At some point during the worldbuilding for the story, the Kenarin day became 60 hours long. I cannot remember specifically when or why that happened, but it undoubtedly involved the symmetry with the other units of time. With 6 days in a week, 60 weeks in a year, 60 years in a cycle, and 60 cycles in the calendar, the number 24 just didn’t fit.
Of course, once the fantasy world has 60 hours in a day, that leads to next question: how does a 60-hour Kenarin day compare to one of ours in the real world? Is their day really long or are their hours really short?
Fortunately, 60th Hour was a fantasy novel, not science fiction. I didn’t have to worry about any of those pesky humans from Earth landing on my planet and comparing it to their home world. Therefore there was no need to determine the exact length of the Kenarin hour down to the micro-nanosecond. I just needed a general idea of an hour for timing the action of the story.
After consideration of the issue, I decided to keep the Kenarin day roughly the same length as ours. That meant each of those corresponding 60 hours had to be approximately 24 minutes in real world time. Likewise, each minute in Kenarin is roughly eqivalent to 24 seconds in our world.
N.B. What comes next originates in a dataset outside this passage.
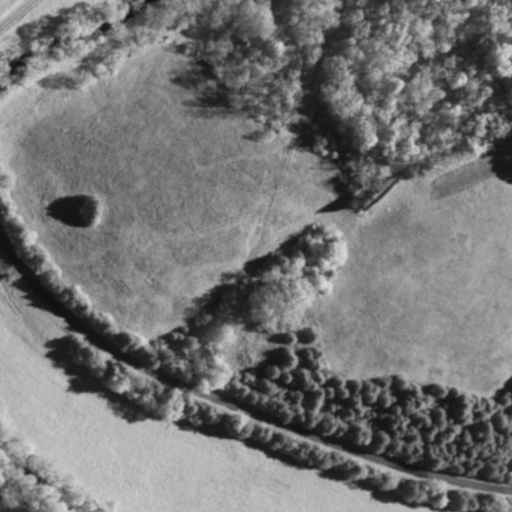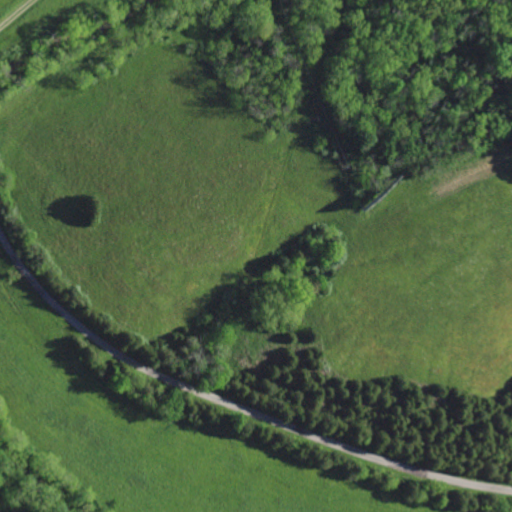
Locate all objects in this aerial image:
road: (10, 7)
road: (229, 404)
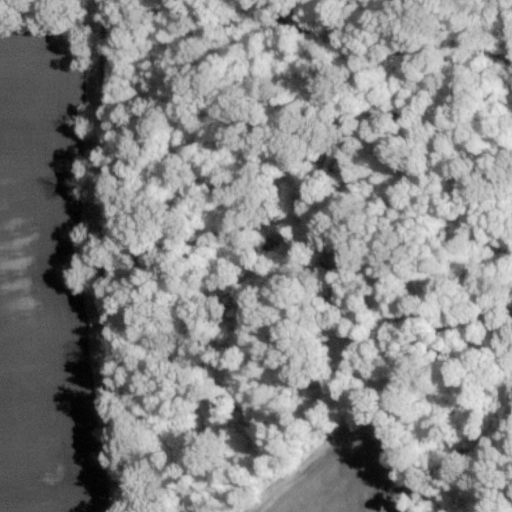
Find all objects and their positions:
road: (101, 257)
So why, you might ask, did John and I decide to use the words “hours” and “minutes” for units of time that did not correspond to those same units in the real world? Why not just make up fantasy names for those units of time?
Two reasons. First, the story already had a lot of long and easily mixed up fantasy names and did not need additional ones, especially not about the critical timekeeping story element.
Second, do you remember the original Battlestar Galactica TV series? How long was a micron past a centon? Maybe you know. I don’t. At this point, I can’t even remember if the two terms measured time or distance.
And just how many parsecs does it take for the average smuggler to do the Kessel Run?